Consignes à suivre:
Répondez à ces questions d'après l'article sur l'arrêté relatif aux pesticides :
1. Au-delà de quelle vitesse de vent l'arrêté de 2006 interdisait-il de pulvériser des produits ?
2. Entre quelles largeurs varient les zones non traitées, et quel organisme les définira ?
3. Quel est, en règle générale, le délai de rentrée des salariés agricoles sur les parcelles traitées en milieu fermé ?

Extrait choisi:
--- --- ---

Arrêté relatif à la mise sur le marché et à l'utilisation des produits phytopharmaceutiques et de leurs adjuvants visés à l'article L. 253-1 du code rural et de la pêche maritime

Description (NOR: AGRG1632554A - 4 mai 2017)
Le nouvel arrêté fixant les conditions d’utilisation des pesticides a été publié. S’il ressemble fort à son prédécesseur de 2006, abrogé par le Conseil d’Etat en juillet 2016, il diminue encore la protection des riverains et s’annonce ravageur pour les cours d’eau du pays.

Après une élaboration houleuse et une consultation publique intense, l’arrêté dédié à la mise sur le marché et –surtout- à l’utilisation des pesticides et de leurs adjuvants vient d’être publié au Journal officiel. Saisi par l’Association nationale pommes-poires (ANPP), le Conseil d’Etat avait abrogé, en juillet 2016, l’arrêté précédent en date du 12 septembre 2006. Celui-ci, par exemple, fixait les distances de traitement par rapport aux points d’eau ou obligeait à ne pas pulvériser de produits quand le vent soufflait à plus de 19 km/h.

Les associations de protection de l’environnement espéraient pouvoir renforcer la protection des riverains face aux épandages, avec notamment l’introduction d’un principe de zones non traitées (ZNT) à proximité des lieux d'habitation, d’espaces publics et de lieux accueillant des groupes de personnes vulnérables. Des dispositions sur la protection des personnes vulnérables incluses dans la loi d’avenir pour l’agriculture. Un concept qui n’a pas été retenu dans la version finale, au profit de zones non traitées, dont la largeur (variant de 5 à 50 mètres) sera définie par l’Anses dans les décisions d'autorisation de mise sur le marché des produits en fonction des usages des produits.

Pour les salariés agricoles, le délai de rentrée sur les parcelles traitées demeure en règle générale de 6 heures (et 8 h en milieu fermé), et de 24 h, voire 48 h, pour les produits les plus dangereux. Ceux jugés cancérigènes, mutagènes et reprotoxiques sont désormais inclus. Or, même pour ces produits parmi les plus toxiques, les délais de rentrée pourront être désormais abaissés à 6 heures si le tracteur est équipé d’un filtre à charbon actif, ou si le travailleur est vêtu d’un équipement de protection individuelle (EPI). Des combinaisons souvent peu portées et dont l’efficacité est remise en cause par divers travaux.

--- --- ---

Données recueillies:
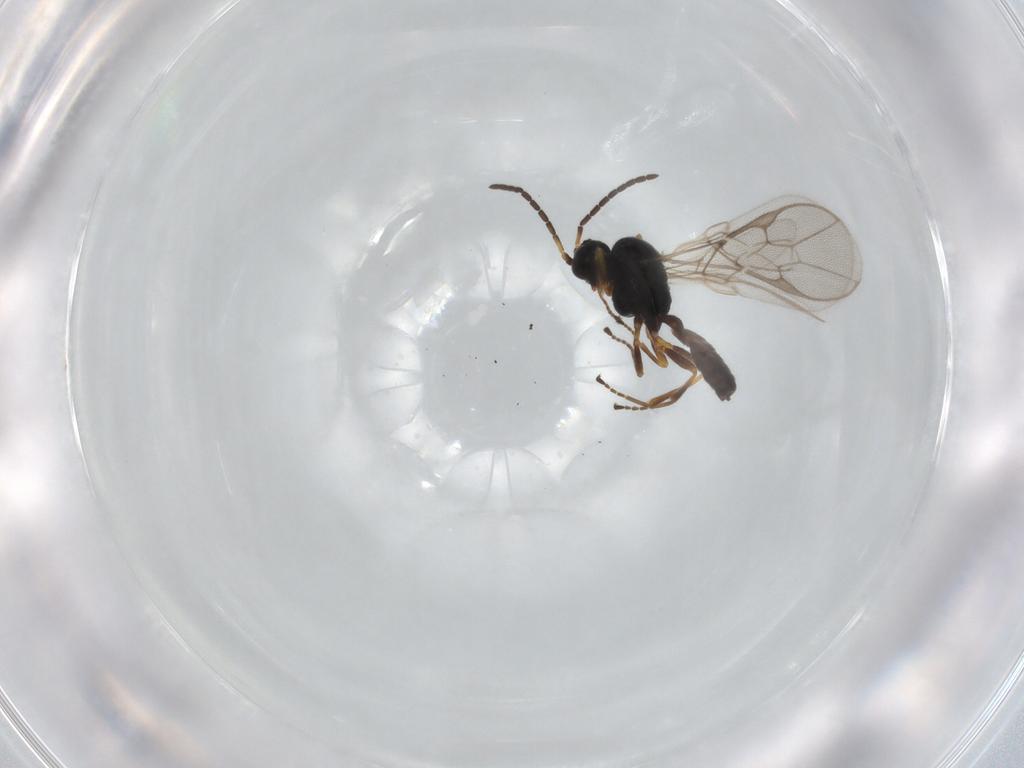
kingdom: Animalia
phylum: Arthropoda
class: Insecta
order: Hymenoptera
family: Braconidae
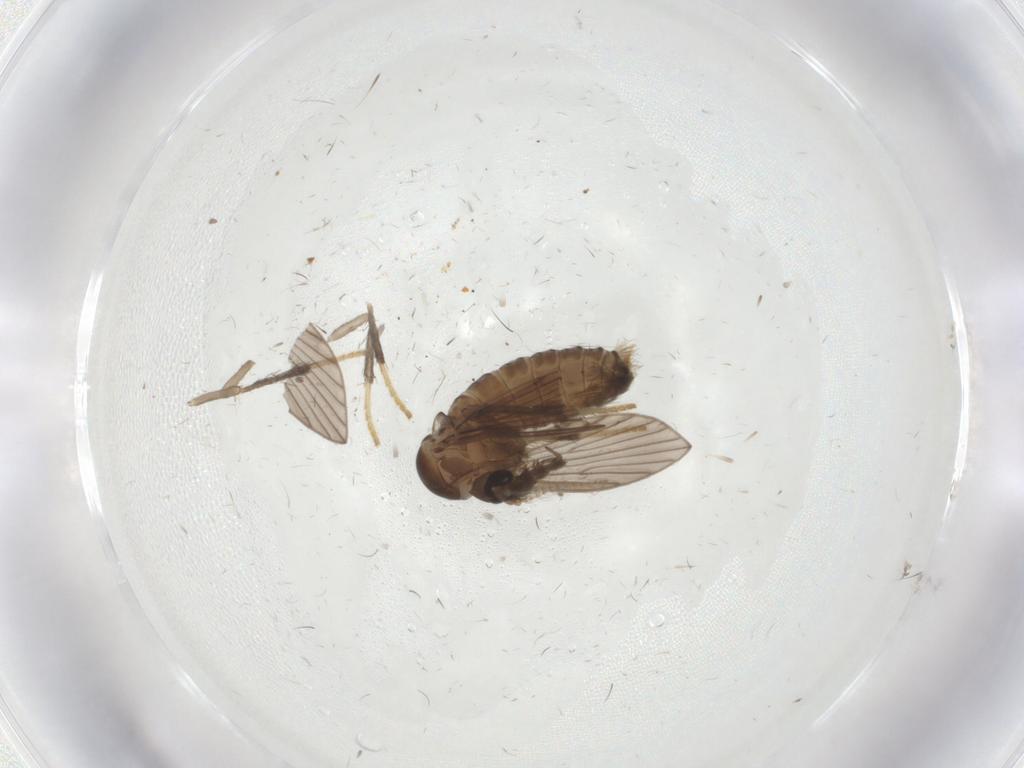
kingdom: Animalia
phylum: Arthropoda
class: Insecta
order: Diptera
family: Psychodidae
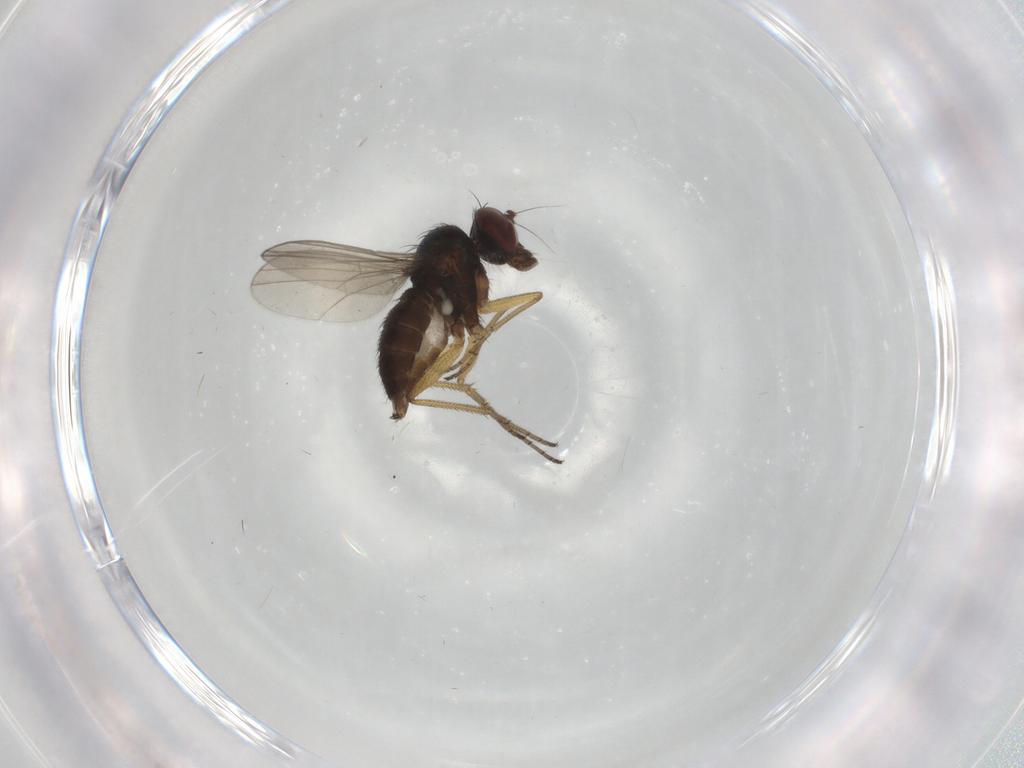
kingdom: Animalia
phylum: Arthropoda
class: Insecta
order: Diptera
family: Dolichopodidae
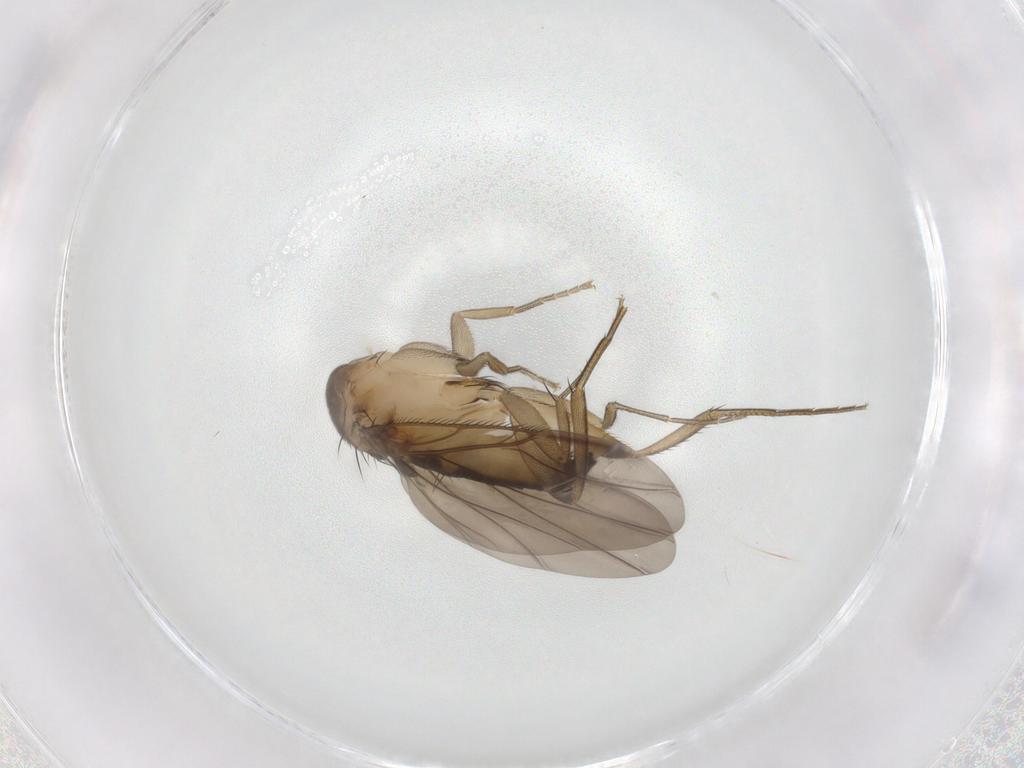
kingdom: Animalia
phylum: Arthropoda
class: Insecta
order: Diptera
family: Phoridae
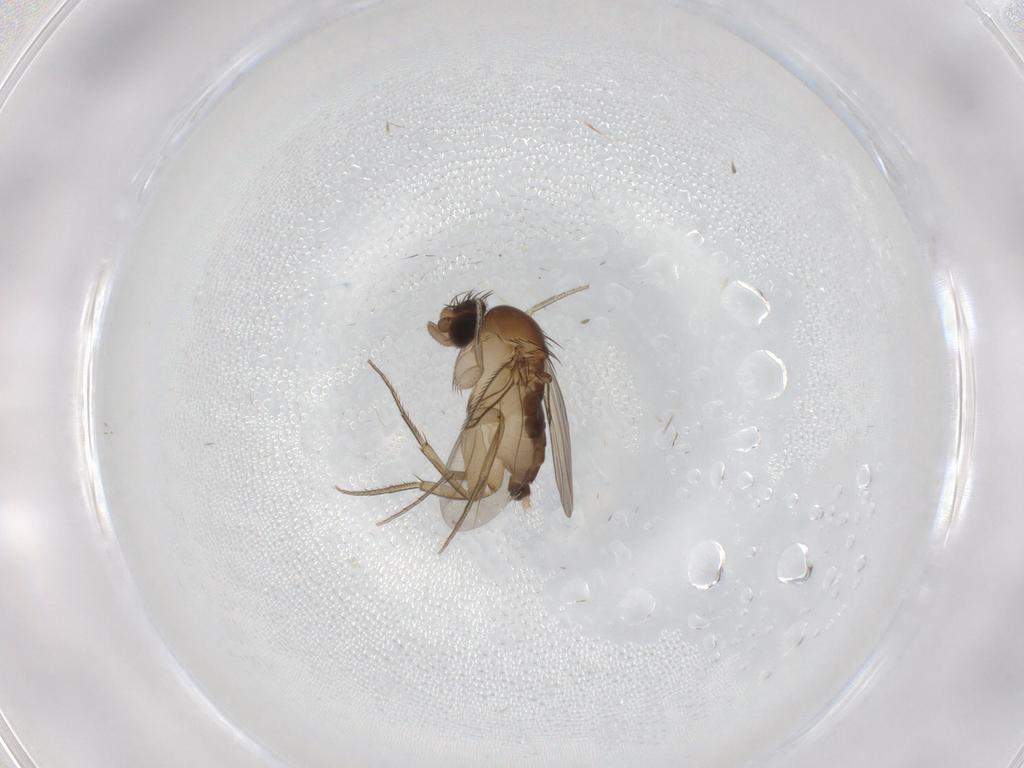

--- --- ---

Résultat de l'exercice:
1. 19 km/h.
2. De 5 à 50 mètres ; c'est l'Anses qui les définira.
3. 8 heures.